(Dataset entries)
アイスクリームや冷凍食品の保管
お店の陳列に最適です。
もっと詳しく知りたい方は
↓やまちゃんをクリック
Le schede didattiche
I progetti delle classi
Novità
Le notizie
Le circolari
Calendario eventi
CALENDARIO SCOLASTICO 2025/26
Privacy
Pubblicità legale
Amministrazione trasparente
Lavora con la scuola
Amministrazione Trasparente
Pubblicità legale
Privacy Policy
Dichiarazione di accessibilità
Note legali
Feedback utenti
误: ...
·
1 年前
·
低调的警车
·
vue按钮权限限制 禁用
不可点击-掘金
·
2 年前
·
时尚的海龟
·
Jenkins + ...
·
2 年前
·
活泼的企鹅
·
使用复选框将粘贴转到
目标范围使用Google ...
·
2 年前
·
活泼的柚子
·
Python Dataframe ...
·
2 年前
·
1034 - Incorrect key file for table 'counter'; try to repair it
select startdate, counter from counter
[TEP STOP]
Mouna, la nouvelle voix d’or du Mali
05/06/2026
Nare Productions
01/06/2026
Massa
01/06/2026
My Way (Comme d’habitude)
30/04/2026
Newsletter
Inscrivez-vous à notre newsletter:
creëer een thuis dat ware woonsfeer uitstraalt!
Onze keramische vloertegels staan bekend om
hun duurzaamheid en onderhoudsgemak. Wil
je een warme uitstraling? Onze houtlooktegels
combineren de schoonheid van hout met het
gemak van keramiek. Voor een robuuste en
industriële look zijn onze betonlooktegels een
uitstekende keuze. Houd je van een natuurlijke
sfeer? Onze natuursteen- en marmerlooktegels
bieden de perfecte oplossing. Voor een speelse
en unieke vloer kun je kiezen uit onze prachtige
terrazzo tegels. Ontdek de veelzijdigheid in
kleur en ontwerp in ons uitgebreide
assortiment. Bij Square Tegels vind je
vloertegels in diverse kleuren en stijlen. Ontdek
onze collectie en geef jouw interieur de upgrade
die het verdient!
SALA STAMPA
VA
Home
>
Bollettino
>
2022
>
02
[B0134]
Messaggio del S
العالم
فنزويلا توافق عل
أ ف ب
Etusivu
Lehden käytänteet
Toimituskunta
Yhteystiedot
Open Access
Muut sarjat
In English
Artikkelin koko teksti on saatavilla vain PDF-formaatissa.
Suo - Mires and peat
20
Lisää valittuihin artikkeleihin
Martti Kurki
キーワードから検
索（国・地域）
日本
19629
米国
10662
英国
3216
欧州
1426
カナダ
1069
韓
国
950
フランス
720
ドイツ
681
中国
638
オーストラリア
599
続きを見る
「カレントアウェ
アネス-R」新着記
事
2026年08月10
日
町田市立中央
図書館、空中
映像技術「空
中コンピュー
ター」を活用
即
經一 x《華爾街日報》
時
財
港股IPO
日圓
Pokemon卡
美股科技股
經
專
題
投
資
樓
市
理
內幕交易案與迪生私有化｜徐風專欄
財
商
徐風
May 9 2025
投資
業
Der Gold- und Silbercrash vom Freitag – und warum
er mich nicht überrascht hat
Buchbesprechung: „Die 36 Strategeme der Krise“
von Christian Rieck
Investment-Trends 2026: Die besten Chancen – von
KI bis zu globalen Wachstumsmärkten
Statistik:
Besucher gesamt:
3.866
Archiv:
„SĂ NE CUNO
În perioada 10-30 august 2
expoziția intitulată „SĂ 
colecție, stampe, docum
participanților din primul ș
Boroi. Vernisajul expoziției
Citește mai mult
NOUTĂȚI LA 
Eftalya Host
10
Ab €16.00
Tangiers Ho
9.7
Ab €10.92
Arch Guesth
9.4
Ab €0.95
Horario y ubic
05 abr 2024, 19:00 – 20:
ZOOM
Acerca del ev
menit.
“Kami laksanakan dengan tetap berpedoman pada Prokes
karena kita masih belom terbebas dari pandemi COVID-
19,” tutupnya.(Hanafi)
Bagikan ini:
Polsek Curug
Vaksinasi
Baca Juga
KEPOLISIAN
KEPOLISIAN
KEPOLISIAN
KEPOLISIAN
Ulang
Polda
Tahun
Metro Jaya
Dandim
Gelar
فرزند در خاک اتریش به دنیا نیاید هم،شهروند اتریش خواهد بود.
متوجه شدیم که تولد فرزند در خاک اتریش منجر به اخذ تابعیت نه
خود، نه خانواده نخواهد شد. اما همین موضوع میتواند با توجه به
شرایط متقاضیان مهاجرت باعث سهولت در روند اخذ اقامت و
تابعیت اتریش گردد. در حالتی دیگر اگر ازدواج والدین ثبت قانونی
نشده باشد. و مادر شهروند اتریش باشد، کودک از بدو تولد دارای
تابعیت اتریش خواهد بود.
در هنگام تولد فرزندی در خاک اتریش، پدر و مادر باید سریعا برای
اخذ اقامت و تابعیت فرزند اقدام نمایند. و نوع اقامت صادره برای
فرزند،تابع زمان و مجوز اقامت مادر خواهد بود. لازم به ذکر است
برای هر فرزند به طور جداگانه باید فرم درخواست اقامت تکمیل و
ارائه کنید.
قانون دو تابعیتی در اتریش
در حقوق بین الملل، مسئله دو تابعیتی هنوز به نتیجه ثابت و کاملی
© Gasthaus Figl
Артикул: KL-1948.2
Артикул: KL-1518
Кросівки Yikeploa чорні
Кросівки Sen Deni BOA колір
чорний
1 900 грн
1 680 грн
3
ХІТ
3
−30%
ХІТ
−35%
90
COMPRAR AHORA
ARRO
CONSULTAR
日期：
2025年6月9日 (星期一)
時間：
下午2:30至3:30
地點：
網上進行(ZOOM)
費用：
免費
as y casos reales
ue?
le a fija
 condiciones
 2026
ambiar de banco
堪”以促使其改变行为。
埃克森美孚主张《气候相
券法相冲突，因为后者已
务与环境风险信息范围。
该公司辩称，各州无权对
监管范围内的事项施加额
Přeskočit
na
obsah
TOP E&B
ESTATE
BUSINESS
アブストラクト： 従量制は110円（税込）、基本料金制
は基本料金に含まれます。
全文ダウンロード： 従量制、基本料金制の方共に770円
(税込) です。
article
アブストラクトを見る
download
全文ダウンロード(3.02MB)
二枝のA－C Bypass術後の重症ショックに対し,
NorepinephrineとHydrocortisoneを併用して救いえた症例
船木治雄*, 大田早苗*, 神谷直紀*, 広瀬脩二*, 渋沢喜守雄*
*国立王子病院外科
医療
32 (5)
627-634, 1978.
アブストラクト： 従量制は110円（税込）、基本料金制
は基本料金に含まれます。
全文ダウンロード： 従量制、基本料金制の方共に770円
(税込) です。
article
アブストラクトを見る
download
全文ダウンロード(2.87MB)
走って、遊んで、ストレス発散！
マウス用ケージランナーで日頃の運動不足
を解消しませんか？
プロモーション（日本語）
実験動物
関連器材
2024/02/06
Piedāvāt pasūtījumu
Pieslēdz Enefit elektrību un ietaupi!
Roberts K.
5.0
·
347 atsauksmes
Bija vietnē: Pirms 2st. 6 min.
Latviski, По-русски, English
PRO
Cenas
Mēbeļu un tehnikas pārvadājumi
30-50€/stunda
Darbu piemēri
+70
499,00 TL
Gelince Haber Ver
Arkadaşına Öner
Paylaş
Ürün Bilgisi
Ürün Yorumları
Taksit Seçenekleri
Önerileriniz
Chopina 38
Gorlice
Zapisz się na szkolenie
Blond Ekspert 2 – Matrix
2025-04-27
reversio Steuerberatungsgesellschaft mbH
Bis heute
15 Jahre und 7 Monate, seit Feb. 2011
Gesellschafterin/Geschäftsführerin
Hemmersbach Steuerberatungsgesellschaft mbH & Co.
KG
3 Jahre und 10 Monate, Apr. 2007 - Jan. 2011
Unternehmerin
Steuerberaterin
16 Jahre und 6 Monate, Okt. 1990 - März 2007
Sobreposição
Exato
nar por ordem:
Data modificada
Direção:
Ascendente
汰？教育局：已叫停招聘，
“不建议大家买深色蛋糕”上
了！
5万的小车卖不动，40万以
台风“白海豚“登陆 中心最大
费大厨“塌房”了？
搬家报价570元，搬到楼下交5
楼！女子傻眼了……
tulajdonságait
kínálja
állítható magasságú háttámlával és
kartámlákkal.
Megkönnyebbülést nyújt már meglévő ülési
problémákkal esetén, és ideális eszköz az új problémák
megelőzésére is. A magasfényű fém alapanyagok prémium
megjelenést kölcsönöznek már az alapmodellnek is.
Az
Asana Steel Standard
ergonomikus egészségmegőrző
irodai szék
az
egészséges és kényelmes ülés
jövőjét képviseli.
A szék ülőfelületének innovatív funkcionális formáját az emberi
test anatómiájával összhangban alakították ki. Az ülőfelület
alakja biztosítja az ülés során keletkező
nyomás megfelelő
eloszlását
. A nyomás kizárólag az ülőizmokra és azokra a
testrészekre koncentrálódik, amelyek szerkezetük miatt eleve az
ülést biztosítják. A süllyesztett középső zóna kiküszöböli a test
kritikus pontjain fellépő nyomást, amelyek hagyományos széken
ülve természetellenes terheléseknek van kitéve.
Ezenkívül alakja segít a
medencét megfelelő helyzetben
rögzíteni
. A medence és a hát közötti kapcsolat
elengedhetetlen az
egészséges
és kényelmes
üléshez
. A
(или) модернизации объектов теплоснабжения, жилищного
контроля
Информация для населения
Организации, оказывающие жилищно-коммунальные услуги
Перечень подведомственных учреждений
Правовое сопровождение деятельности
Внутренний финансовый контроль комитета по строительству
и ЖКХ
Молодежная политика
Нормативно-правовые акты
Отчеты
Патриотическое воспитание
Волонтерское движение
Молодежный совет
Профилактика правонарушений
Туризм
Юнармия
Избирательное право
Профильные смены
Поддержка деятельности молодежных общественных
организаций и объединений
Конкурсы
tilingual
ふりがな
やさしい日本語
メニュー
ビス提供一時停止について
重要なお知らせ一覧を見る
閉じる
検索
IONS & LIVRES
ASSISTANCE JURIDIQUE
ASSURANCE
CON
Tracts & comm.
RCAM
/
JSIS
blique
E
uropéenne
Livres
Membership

**Job item**
Quote the records from their first line up to and including the line that contains "Privacy Policy", keeping each line unchanged.

**Exercise result**
アイスクリームや冷凍食品の保管
お店の陳列に最適です。
もっと詳しく知りたい方は
↓やまちゃんをクリック
Le schede didattiche
I progetti delle classi
Novità
Le notizie
Le circolari
Calendario eventi
CALENDARIO SCOLASTICO 2025/26
Privacy
Pubblicità legale
Amministrazione trasparente
Lavora con la scuola
Amministrazione Trasparente
Pubblicità legale
Privacy Policy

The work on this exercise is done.